Working against the natural horizontality of landscape, Nassar pushes these new works into something unstable and unexpected, opening the door to formal experimentation. As your eyes move from the clearly defined mountain and sky at the top of the composition down toward the bottom, the works veer into abstraction; recognizable forms melt away with abrupt and playful color changes. Nassar’s compositions consist of two important elements: the shifting colored threads from which the imaginary landscapes emerge and the embroidered patterns, which are based on specific Palestinian motifs such as the Gaza style cypress “Sarou,” the Palestinian rose, and a diamond amulet.
In the center of the gallery, Nassar fabricated a simple wooden bench with brass inlay inspired by Syrian inlay and furniture. A cushion with thin embroidered stripes rests on top of the bench. Over several recent exhibitions, Nassar has expanded his practice to include furniture, metal work, and textiles drawing from techniques and materials used throughout the Arab world, introducing these elements into the display of his work. This move of incorporating craftwork inspiration from the Levant or Arab world in general, extends the provocations of Nassar’s work to the pan-Arab diaspora in general, and by extension immigrant and diaspora experiences.

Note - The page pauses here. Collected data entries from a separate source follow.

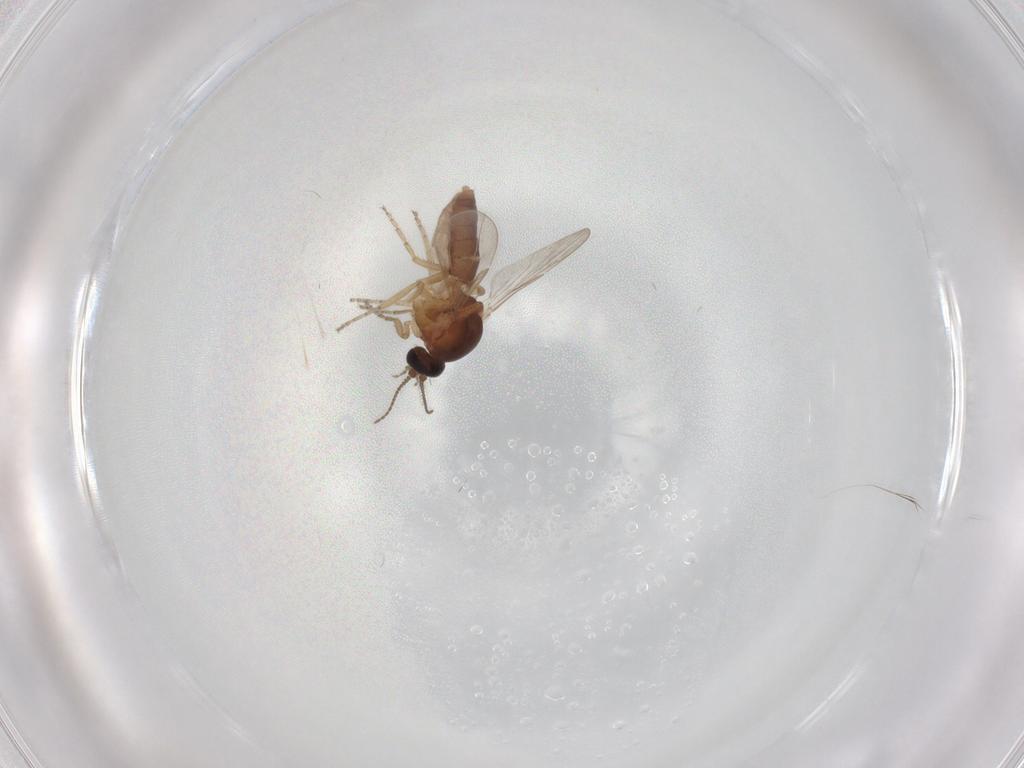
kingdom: Animalia
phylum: Arthropoda
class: Insecta
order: Diptera
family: Ceratopogonidae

Frequently drawing inspiration from literature, the titles for each of the works come from Lebanese-American artist and poet Etel Adnan’s essay Journey to Mount Tamalpais that discusses nature, art, and the relationship between them. Kept as infinitive verbs—To Carry The Moon; To Melt In Mist; To Climb, To Walk, To Breathe; etc.—the titles reveal potential action detached from subjects or modifiers, the English verb in its simplest form. A zine accompanying the exhibition employs each of the titles in sequence, constructing a new poem derived from Adnan’s writing.

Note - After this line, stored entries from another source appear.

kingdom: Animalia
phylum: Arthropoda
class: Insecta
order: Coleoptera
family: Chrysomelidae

Jordan Nassar (b.1985, New York, NY) earned his BA at Middlebury College in 2007. His work has been featured in solo and group exhibitions globally at institutions including the Whitney Museum of American Art, New York, NY; BRIC, Brooklyn, NY; Museum of Arts and Design, New York, NY; Abrons Art Center, New York, NY; Katonah Museum of Art, Katonah, NY; Anat Ebgi, Los Angeles, CA; James Cohan Gallery, New York, NY; Evelyn Yard, London, UK, Exile Gallery in Berlin, Germany, and The Third Line, Dubai, UAE. His work is included in the current group exhibition Making Knowing: Craft in Art, 1950 – 2019 at the Whitney Museum of American Art and the current Asia Society Triennial: We Do Not Dream Alone in New York. Nassar lives and works in New York City.